ミニマリズムと読書ときどき映画と音楽。

ミニマリスト見習いのアラサー女。最小化計画の進捗と、本・音楽・映画の感想

Goethe "Die Leiden des jungen Werthers"

若きウェルテルの悩み (新潮文庫)

若きウェルテルの悩み (新潮文庫)

うわ、もう2ヶ月ぶりか!


就活やら何やらで読書から遠ざかっていたからなぁ(実際はCriminal Mindを観まくってただけ)

ということで、久々に読んだのはゲーテの「若きウェルテルの悩み」です。Criminal Mindを観すぎて、どうも明るい気分になれないもんで、選ぶ本も暗くなります。今度こそドグラマグラかな!


主人公のウェルテルが婚約者のいる麗しき女性ロッテに恋をし、叶うことのない想いに追い込まれて次第に我を失い、果ては自滅する―という話。友人のウィルヘルムに宛てた手紙という形で、まさしく「ウェルテルの悩み」が鮮明に記されている。


読みながら思ったのは、三島の「春の雪」に似てるなぁってこと。叶わぬ恋というのは、いつの時代も似たり寄ったりなのかもしれないね。清顕の場合は恋だったんだか何だかもよく分からないけど…

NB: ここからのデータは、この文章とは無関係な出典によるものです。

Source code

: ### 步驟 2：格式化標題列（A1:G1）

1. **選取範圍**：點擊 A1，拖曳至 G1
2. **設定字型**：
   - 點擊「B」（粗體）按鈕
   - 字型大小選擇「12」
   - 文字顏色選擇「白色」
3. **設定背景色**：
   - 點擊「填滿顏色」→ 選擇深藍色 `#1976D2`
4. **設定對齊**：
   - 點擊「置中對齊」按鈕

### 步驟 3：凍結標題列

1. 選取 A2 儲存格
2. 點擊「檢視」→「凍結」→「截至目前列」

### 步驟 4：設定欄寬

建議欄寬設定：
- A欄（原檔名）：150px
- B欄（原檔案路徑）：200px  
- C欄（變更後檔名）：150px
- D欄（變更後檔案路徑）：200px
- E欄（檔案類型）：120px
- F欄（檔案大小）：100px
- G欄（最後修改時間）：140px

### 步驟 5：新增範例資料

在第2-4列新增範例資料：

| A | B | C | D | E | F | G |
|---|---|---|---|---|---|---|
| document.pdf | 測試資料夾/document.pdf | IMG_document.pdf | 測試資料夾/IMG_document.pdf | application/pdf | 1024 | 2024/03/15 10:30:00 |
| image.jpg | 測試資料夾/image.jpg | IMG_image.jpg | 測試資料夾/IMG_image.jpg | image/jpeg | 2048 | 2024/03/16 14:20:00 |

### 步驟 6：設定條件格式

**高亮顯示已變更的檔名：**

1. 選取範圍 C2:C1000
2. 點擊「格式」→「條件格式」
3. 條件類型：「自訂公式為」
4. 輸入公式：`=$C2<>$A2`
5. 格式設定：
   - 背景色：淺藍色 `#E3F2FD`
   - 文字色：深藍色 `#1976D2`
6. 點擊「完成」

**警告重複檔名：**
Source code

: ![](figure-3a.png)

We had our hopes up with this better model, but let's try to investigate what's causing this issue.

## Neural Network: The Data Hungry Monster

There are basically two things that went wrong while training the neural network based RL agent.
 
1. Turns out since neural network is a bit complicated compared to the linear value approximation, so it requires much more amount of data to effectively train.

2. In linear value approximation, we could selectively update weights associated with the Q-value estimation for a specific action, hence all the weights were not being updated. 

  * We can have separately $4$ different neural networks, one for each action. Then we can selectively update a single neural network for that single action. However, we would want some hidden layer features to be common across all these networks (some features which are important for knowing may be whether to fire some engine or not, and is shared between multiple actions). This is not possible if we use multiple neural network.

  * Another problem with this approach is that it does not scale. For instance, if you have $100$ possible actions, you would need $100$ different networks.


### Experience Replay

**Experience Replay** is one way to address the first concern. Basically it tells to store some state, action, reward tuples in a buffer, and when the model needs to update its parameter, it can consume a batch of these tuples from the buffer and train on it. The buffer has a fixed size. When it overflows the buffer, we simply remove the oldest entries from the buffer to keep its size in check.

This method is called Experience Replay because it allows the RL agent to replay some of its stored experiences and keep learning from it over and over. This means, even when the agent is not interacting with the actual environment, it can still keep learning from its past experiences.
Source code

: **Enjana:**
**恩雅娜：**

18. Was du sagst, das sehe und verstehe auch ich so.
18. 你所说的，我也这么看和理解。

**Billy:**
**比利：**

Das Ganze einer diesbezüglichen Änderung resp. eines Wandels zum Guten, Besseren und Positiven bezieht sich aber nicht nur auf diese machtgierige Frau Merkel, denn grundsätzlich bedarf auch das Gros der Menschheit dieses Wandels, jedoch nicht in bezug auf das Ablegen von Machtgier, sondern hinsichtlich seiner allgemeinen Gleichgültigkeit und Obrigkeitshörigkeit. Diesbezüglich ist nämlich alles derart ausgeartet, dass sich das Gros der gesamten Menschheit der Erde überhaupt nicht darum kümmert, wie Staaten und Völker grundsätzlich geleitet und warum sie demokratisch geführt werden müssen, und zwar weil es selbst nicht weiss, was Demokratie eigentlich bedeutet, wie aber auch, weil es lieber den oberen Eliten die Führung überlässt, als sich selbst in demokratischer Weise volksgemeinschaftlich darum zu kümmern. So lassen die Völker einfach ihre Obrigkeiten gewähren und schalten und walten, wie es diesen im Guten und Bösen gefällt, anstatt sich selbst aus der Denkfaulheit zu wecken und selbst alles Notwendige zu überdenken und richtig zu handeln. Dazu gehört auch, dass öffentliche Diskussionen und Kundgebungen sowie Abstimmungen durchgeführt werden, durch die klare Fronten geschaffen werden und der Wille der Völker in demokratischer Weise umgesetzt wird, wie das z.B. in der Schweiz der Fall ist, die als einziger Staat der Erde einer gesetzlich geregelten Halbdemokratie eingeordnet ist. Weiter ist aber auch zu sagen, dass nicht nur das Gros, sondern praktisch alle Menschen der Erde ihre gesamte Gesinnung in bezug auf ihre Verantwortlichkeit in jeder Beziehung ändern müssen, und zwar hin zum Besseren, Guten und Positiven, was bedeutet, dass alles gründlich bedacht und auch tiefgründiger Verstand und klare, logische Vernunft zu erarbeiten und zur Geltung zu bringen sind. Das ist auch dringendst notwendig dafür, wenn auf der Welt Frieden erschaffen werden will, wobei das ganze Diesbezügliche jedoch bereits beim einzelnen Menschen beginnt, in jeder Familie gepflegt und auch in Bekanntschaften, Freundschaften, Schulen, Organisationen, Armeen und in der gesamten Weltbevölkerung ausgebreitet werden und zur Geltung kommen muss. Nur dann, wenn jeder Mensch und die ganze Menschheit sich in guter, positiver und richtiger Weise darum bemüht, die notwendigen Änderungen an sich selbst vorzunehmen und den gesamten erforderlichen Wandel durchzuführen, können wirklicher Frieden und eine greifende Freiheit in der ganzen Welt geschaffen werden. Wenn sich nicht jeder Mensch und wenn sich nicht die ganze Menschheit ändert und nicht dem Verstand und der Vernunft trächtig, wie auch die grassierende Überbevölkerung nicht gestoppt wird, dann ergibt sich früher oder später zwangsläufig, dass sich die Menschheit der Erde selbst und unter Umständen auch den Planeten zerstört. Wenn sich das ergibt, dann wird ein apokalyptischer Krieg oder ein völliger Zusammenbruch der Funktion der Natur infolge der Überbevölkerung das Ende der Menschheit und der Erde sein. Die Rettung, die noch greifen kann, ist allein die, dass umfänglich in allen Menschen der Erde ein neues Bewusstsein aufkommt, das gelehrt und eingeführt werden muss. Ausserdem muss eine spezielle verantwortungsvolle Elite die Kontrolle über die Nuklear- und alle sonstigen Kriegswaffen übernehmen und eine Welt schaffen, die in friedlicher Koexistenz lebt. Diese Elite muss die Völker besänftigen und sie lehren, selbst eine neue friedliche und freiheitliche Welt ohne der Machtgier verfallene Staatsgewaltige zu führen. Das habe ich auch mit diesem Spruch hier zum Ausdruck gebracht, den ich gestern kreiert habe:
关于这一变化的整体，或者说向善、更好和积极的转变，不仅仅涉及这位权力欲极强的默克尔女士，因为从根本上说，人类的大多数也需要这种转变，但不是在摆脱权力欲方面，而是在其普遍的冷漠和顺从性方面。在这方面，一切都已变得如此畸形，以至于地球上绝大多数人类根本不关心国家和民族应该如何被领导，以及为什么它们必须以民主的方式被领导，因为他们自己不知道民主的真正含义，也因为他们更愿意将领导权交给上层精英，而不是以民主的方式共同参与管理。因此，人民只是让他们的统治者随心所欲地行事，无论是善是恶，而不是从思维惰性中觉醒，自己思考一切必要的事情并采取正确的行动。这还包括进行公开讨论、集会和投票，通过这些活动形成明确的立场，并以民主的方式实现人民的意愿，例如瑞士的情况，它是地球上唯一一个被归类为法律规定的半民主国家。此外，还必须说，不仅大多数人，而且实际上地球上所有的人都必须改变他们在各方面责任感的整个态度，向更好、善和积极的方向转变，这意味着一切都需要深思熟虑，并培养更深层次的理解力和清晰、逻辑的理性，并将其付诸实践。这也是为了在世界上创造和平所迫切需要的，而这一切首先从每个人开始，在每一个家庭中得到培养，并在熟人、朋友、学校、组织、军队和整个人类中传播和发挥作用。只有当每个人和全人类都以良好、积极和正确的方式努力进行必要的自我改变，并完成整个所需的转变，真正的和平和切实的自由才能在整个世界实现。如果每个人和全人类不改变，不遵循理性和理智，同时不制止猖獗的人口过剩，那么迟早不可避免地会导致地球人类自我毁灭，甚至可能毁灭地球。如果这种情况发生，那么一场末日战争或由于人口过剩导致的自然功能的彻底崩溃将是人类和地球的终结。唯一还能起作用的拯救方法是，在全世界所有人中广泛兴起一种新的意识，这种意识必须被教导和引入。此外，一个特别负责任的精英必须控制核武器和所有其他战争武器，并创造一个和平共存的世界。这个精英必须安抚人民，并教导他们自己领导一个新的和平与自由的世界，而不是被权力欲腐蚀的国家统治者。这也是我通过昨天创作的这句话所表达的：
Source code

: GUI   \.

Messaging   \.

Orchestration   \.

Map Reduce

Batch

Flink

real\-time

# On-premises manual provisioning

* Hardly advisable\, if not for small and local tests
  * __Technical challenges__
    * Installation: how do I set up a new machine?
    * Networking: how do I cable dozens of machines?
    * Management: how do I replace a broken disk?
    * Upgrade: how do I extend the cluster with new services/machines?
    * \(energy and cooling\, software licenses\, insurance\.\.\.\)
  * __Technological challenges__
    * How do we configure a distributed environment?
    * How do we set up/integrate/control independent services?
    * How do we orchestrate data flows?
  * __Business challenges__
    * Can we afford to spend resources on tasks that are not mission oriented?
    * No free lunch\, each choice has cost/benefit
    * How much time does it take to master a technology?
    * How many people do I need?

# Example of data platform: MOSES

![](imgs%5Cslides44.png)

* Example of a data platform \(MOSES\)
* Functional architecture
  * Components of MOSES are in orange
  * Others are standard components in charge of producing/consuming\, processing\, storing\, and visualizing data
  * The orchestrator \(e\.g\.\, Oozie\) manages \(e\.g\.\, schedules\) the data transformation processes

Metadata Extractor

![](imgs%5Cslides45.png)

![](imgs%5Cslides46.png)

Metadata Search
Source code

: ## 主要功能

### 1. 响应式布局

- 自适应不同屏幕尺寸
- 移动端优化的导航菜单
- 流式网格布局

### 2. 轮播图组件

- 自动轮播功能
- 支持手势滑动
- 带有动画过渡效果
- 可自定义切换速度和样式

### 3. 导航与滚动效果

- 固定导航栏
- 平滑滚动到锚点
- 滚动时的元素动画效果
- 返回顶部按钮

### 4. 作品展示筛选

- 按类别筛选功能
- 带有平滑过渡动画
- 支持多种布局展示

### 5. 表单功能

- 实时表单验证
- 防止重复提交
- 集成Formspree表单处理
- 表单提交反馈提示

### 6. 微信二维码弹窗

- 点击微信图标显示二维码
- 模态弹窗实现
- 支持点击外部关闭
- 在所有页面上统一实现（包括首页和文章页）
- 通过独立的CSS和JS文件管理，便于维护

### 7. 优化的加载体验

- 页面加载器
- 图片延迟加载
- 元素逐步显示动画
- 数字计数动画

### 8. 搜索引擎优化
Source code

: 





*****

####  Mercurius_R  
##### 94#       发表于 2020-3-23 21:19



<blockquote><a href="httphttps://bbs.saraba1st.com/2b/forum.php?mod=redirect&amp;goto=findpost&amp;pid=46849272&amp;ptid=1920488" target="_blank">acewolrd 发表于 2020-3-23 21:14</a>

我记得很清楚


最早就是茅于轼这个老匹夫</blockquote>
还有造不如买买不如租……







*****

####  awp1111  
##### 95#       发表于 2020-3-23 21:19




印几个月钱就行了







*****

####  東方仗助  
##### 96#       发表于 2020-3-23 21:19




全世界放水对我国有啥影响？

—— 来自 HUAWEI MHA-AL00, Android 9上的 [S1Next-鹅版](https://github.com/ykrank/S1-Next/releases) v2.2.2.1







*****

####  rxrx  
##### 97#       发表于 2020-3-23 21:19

と、春の雪は置いといて…まぁなんというか、ウェルテルが狂っていく様がすごくリアル。手紙という設定上、ウェルテル本人が自分の言葉で自分の胸の内を明かしているんで、最後の方は悲惨すぎてこっちも落ち込むわ…。


結局のところ、ロッテへの愛に端を発したにしても、それに執着して自分を閉ざしたのは主人公自身であって、その病理的な部分は現代のストーカーに通ずるものがある気がして、人間は進歩しないのねと思った。この作品は1784年に書かれたそうなので、少なくとも約230年間、人間は変わってない。ゲーテの言葉を借りれば、


「『ウェルテル』は、厭世という病的状態から生まれたものであり、あの時代の病的風潮であったセンチメンタリズムを文学的に記録した小説である」


あの時代って、ナポレオンが即位する前のこと。ウェルテルが何歳なのかはよく分からないけど、世を呪う若者が狂っていくのは、いつの時代も変わらないらしい。